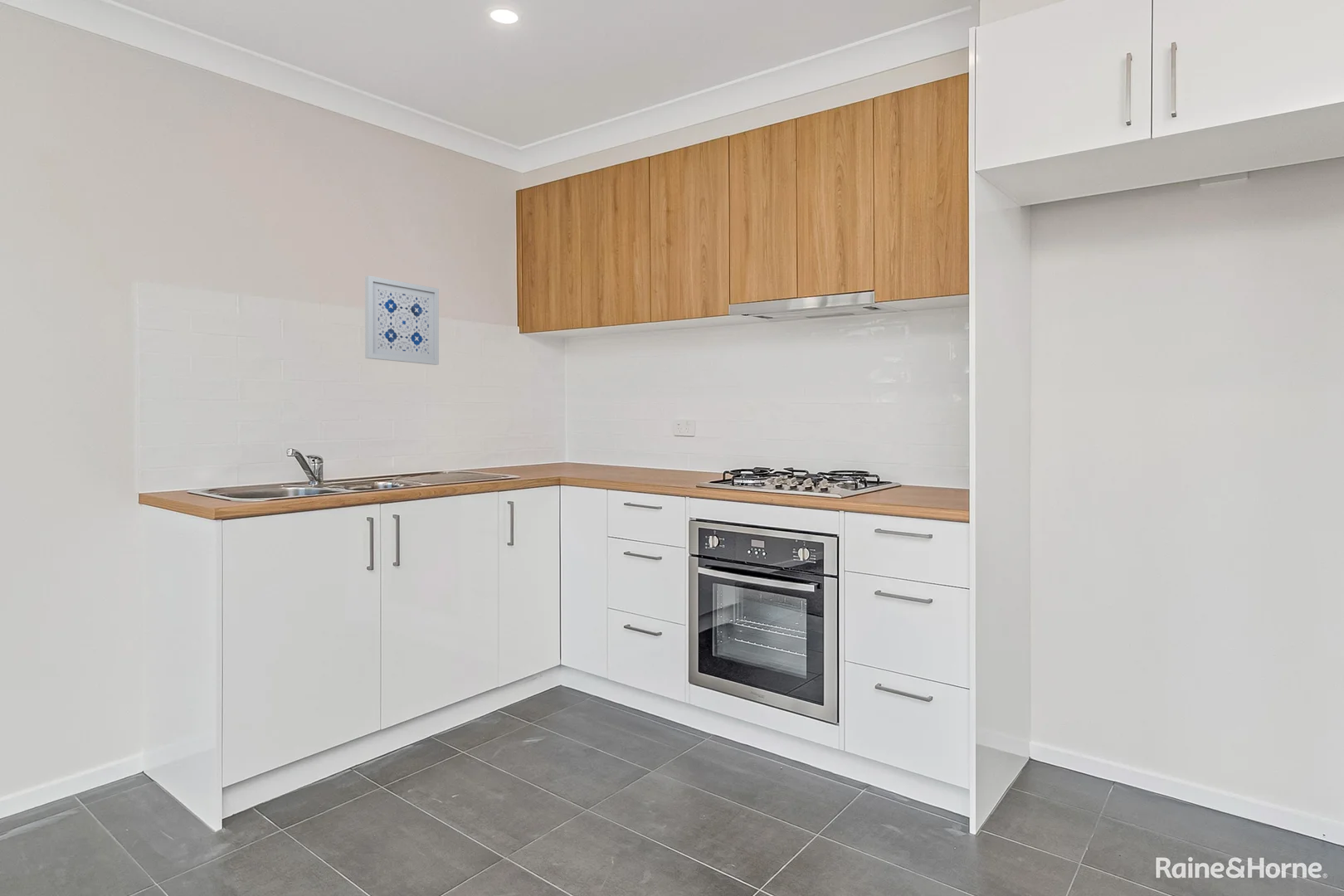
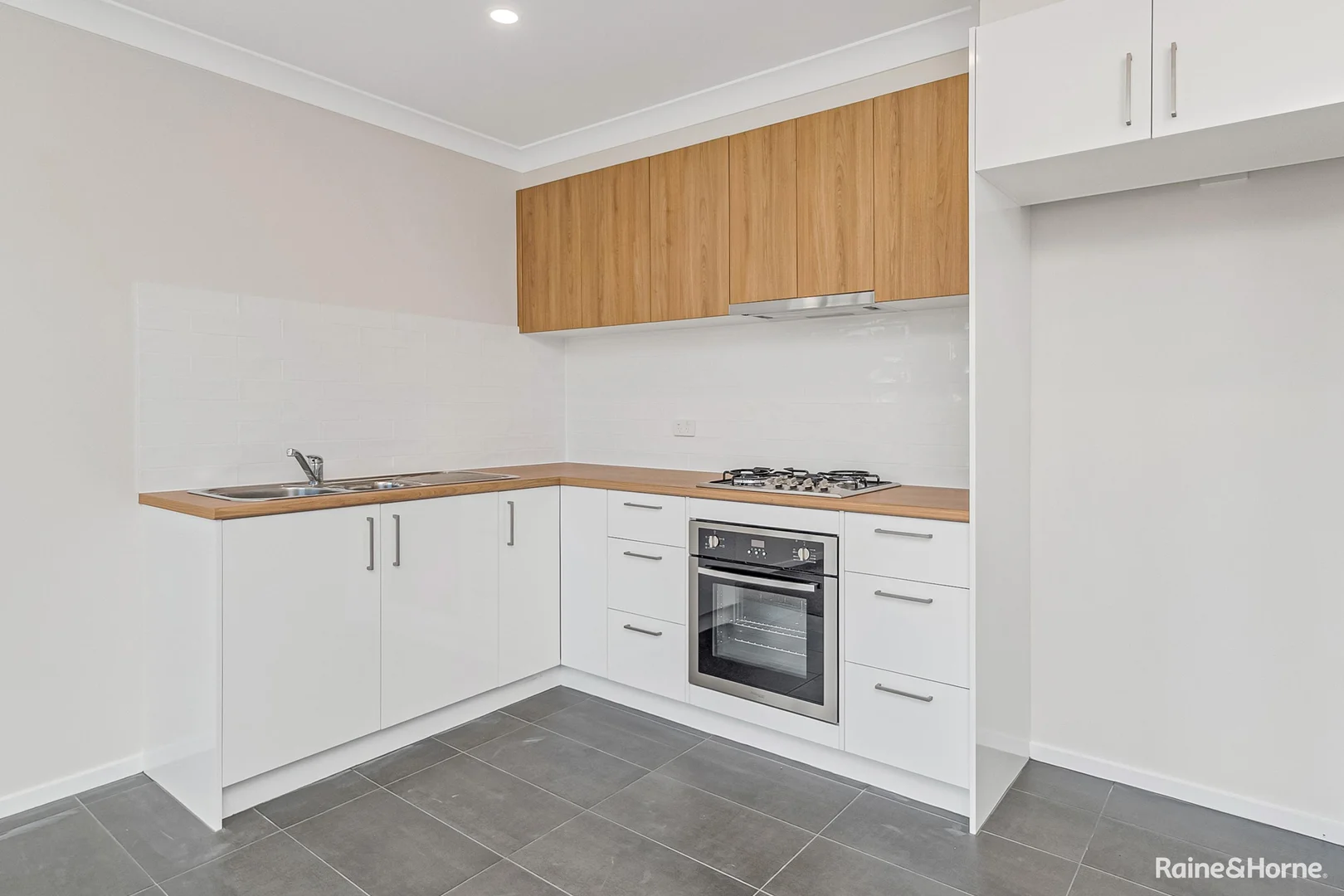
- wall art [364,275,440,366]
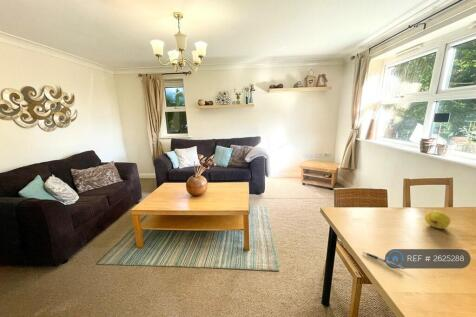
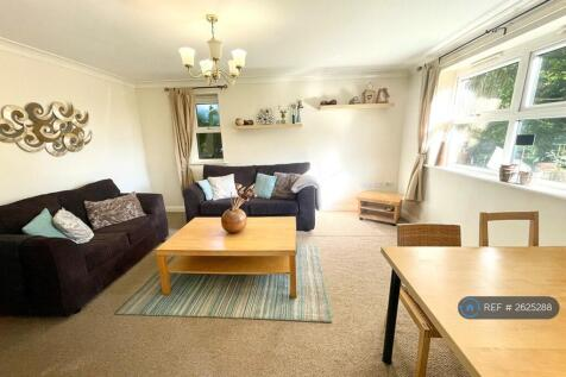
- fruit [424,210,451,230]
- pen [362,251,405,270]
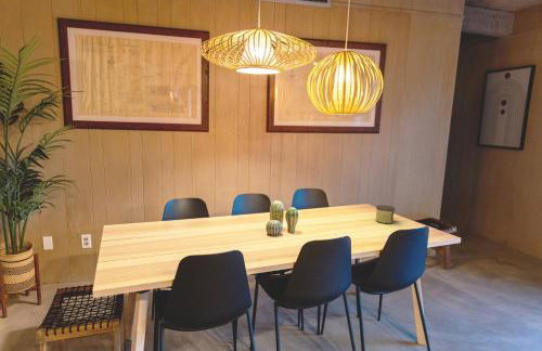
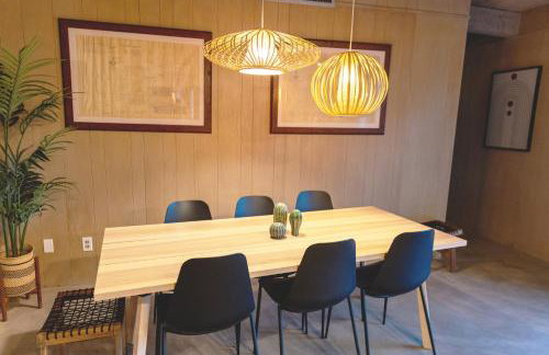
- candle [375,204,396,224]
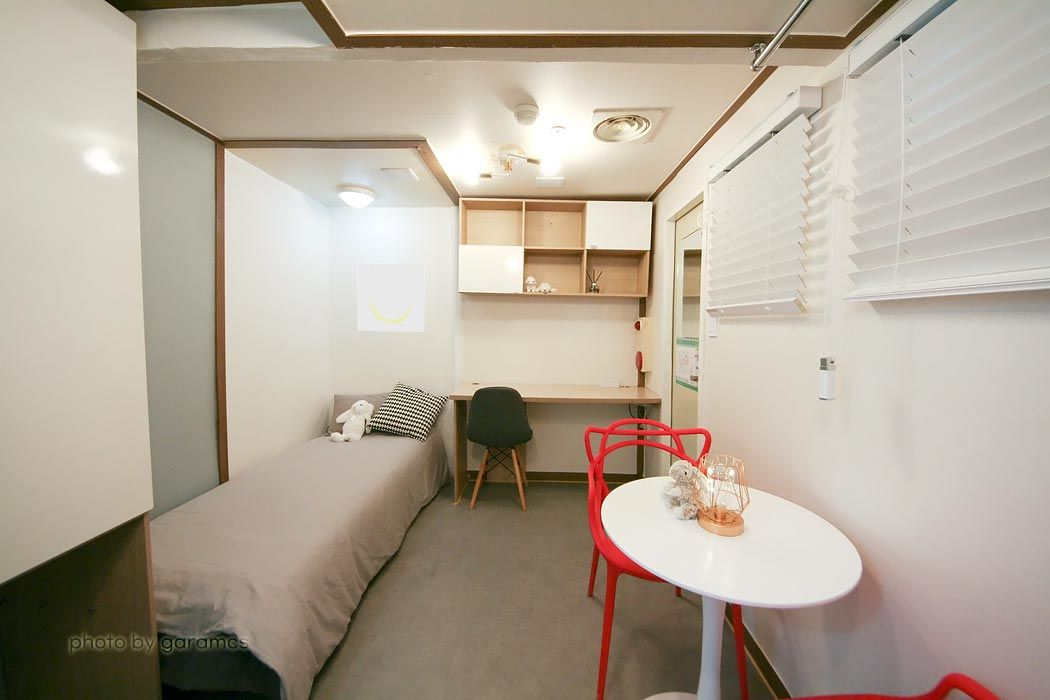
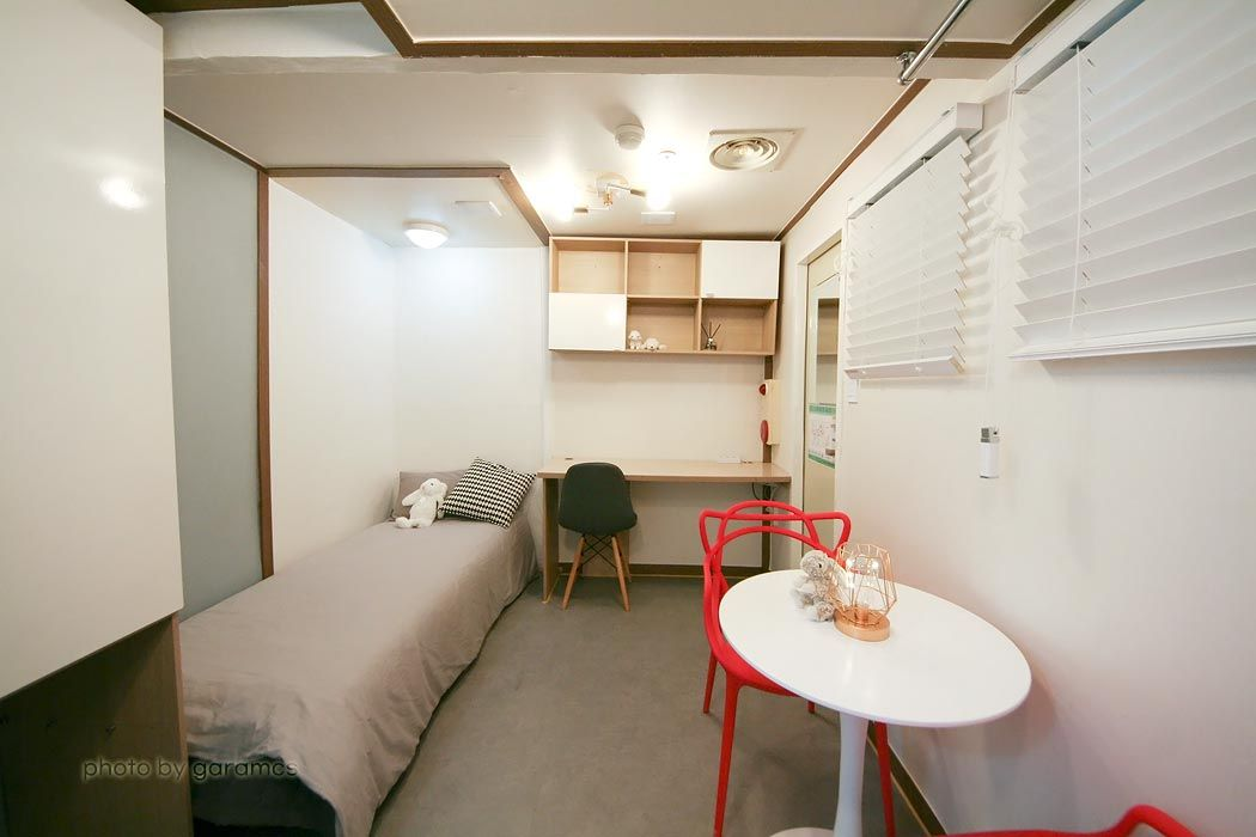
- wall art [357,263,425,333]
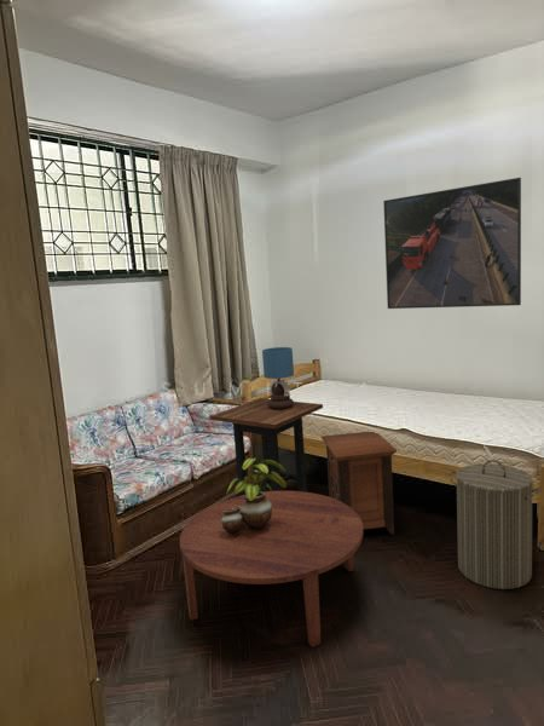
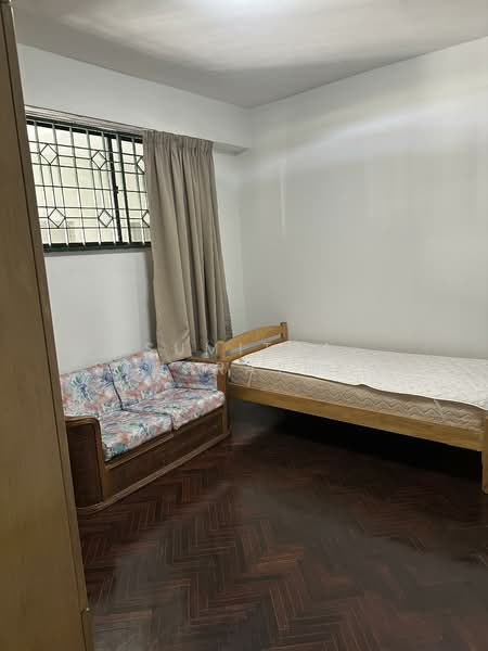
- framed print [382,177,522,310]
- side table [209,397,324,496]
- potted plant [221,456,288,534]
- table lamp [261,346,295,409]
- coffee table [179,490,364,649]
- laundry hamper [447,459,543,590]
- nightstand [320,431,398,536]
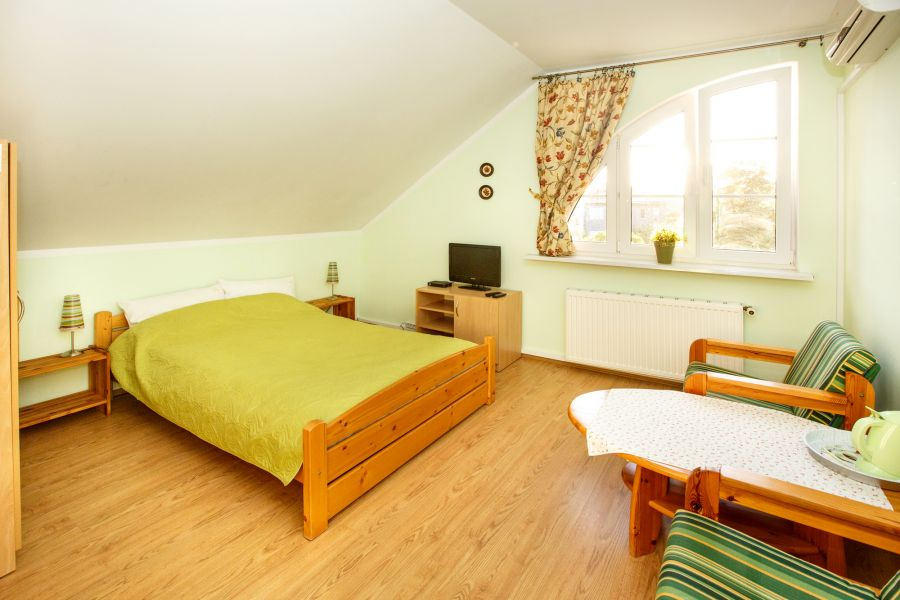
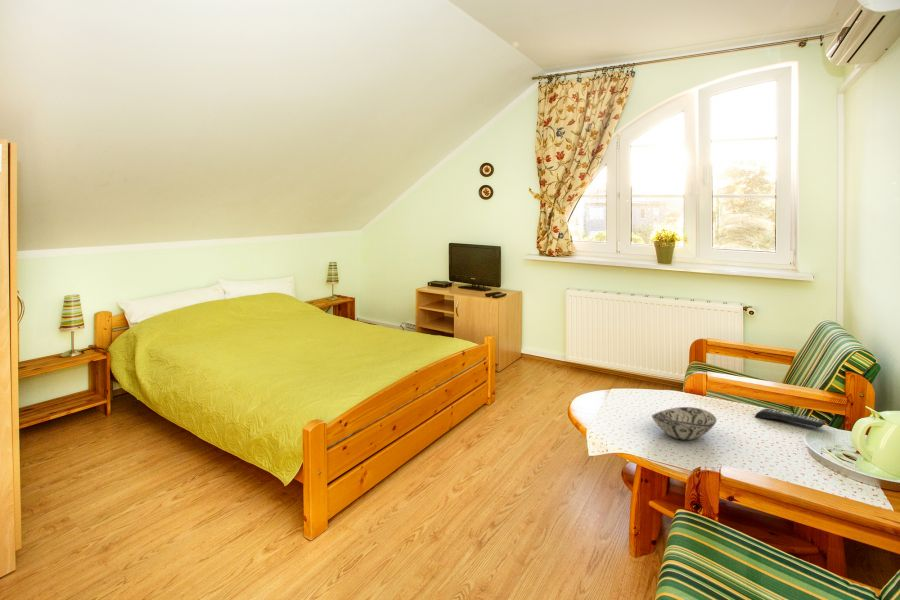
+ remote control [754,408,827,428]
+ decorative bowl [651,406,718,441]
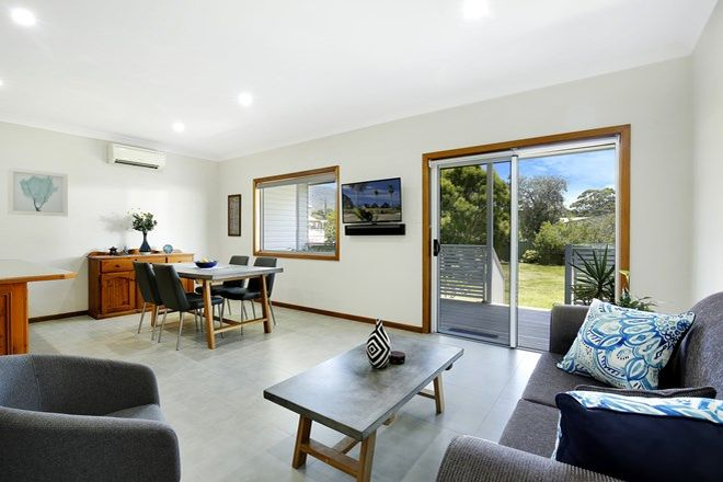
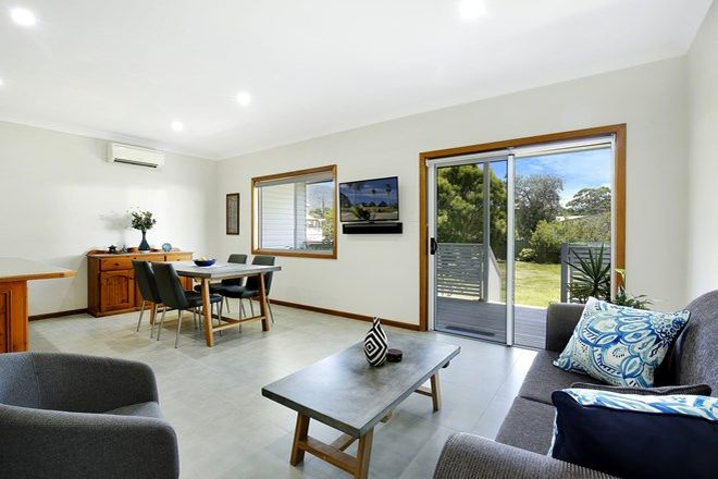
- wall art [7,167,69,218]
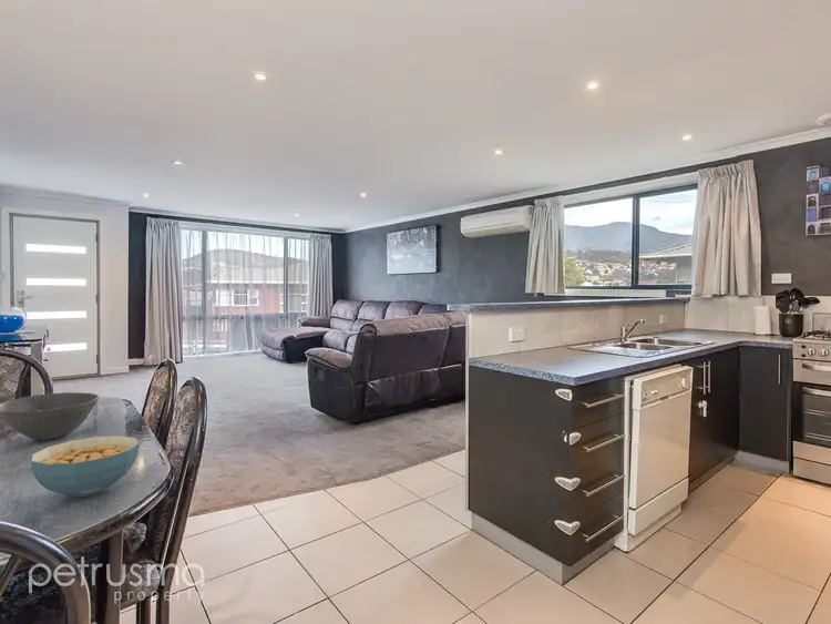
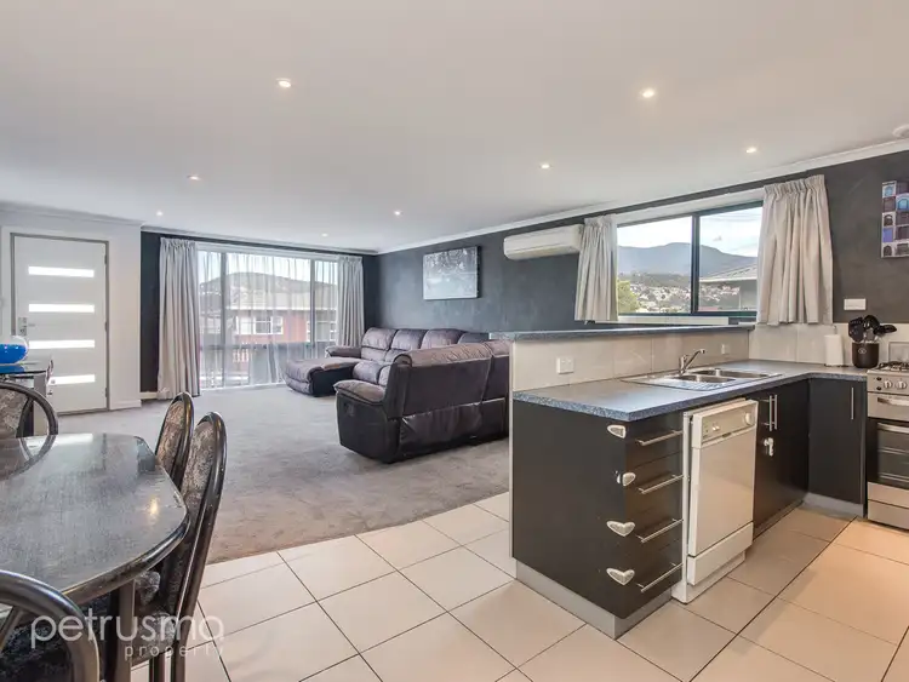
- bowl [0,391,100,441]
- cereal bowl [30,434,141,498]
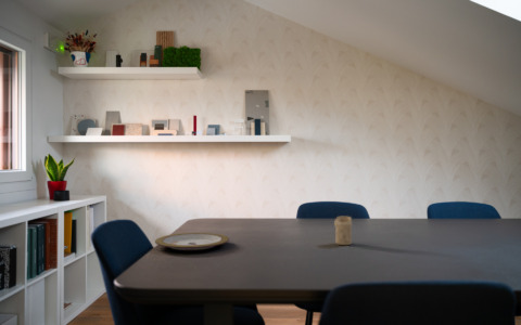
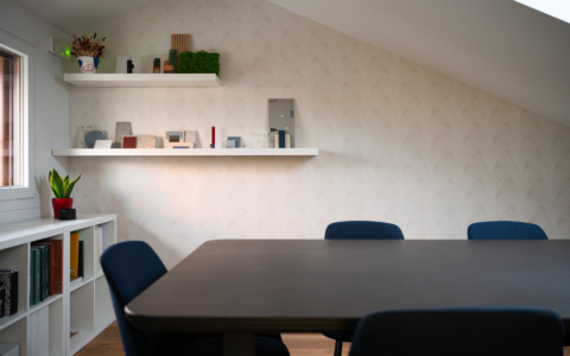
- candle [333,216,353,246]
- plate [154,232,230,251]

-=-=-

**Exercise aim:**
Every line from the one bearing "remote control [754,408,827,428]" through the end of the data above must be output exactly, and no picture may appear.

**Task result:**
+ remote control [754,408,827,428]
+ decorative bowl [651,406,718,441]
- wall art [7,167,69,218]
- bowl [0,391,100,441]
- cereal bowl [30,434,141,498]
- candle [333,216,353,246]
- plate [154,232,230,251]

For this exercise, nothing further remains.